O texto recebeu aval da Comissão de Segurança Pública da Câmara, mas a mudança ainda não está em vigor. Antes de qualquer alteração nas regras atuais, a proposta precisa avançar em outras etapas do Congresso Nacional.
A medida aprovada é um substitutivo apresentado pelo deputado Rodrigo da Zaeli (PL-MT). O parlamentar reuniu no mesmo texto o PL 5438/25, apresentado pelo deputado Marcos Pollon (PL-MS), além de outras propostas que tratam do mesmo tema.
Porte de arma pode alcançar empresários e MEIs
Pelo texto aprovado na comissão, diferentes grupos ligados à atividade empresarial poderão solicitar a autorização, desde que cumpram todos os requisitos previstos, conforme apurado pelo Portal Tempo Novo.
- empresários;
- microempreendedores individuais (MEIs);
- responsáveis legais por empresas que atuam com produtos controlados;
- funcionários ou representantes formalmente responsáveis pela guarda e pelo transporte de dinheiro ou estoques de alto valor.
Portanto, o projeto não cria um porte automático apenas pelo fato de uma pessoa possuir uma empresa ou estar registrada como MEI.
Quais serão os requisitos para conseguir o porte de arma?
O interessado precisará demonstrar que exerce uma atividade profissional que realmente o coloca em situação de risco.
Além disso, o projeto exige comprovação de idoneidade, capacidade técnica para manusear arma de fogo e aptidão psicológica.
O solicitante também deverá possuir residência fixa e apresentar certidões negativas criminais das Justiças Federal, Estadual, Militar e Eleitoral.
Outro ponto importante será a comprovação de vínculo formal com uma empresa registrada no Cadastro Nacional da Pessoa Jurídica (CNPJ), seja por relação empregatícia ou societária.
Porte terá limitações de local e deslocamento
A autorização prevista no projeto não permitirá que o beneficiário circule armado livremente em qualquer situação.
Segundo o texto, o porte ficará relacionado à atividade empresarial.

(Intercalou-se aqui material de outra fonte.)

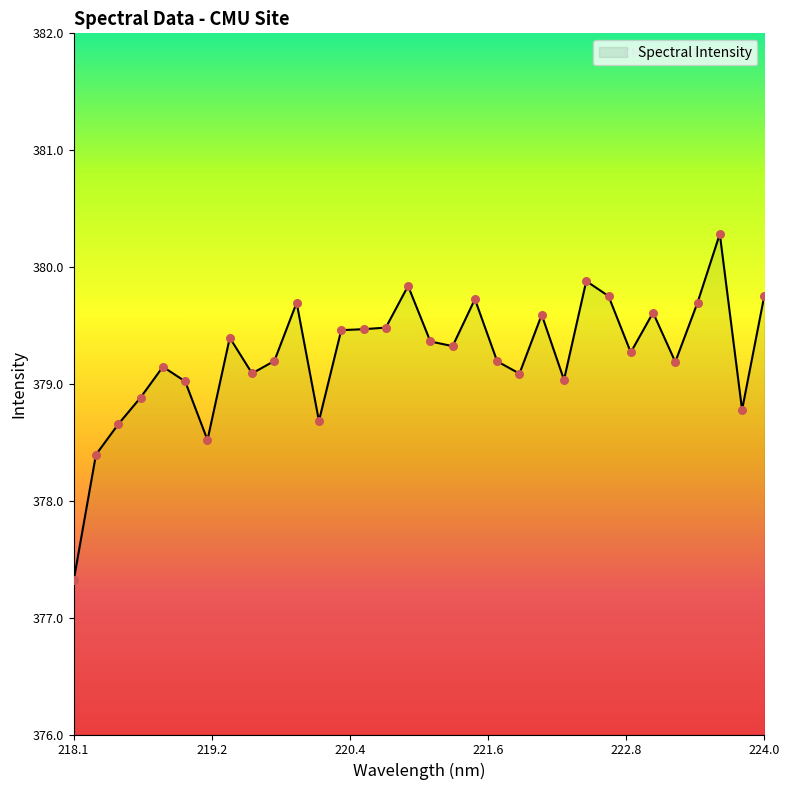

What is the greatest value displayed?

380.3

Assim, a pessoa poderá portar a arma no ambiente onde exerce a atividade profissional e durante o trajeto direto entre sua residência e a empresa.
A proposta estabelece restrições para desvios de rota ou permanência armada fora das situações previstas na autorização.
Autorização de porte de arma poderá ser cancelada
Mesmo depois de receber o porte, o beneficiário poderá perder a licença caso deixe de cumprir as condições estabelecidas.
O cancelamento poderá ocorrer se o portador:
- estiver sob efeito de álcool ou outras drogas;
- utilizar a arma de maneira ostensiva ou ameaçadora;
- receber condenação definitiva por crime doloso;
- perder o vínculo profissional ou societário que justificou a concessão do porte.
Dessa forma, a autorização permanecerá diretamente ligada à situação profissional apresentada no momento do pedido.
Relator cita riscos envolvendo dinheiro e mercadorias
Ao defender a proposta, Rodrigo da Zaeli argumentou que determinados empresários e trabalhadores ficam mais expostos à criminalidade por lidarem diariamente com grandes quantias em dinheiro, mercadorias ou estoques de elevado valor.
Na avaliação apresentada pelo relator, essa exposição justificaria uma regulamentação específica para permitir a proteção da vida e do patrimônio, desde que o interessado cumpra os critérios estabelecidos.
Novas regras para porte de arma
Apesar da aprovação na Comissão de Segurança Pública, empresários e MEIs ainda não ganharam um novo direito ao porte de arma.
O texto seguirá para análise da Comissão de Constituição e Justiça e de Cidadania (CCJ). Depois, ainda precisará cumprir as demais etapas de tramitação no Congresso Nacional, incluindo Câmara e Senado, antes de eventualmente se transformar em lei.
Até que todo esse processo seja concluído, continuam valendo as regras atuais para concessão do porte de arma de fogo no país.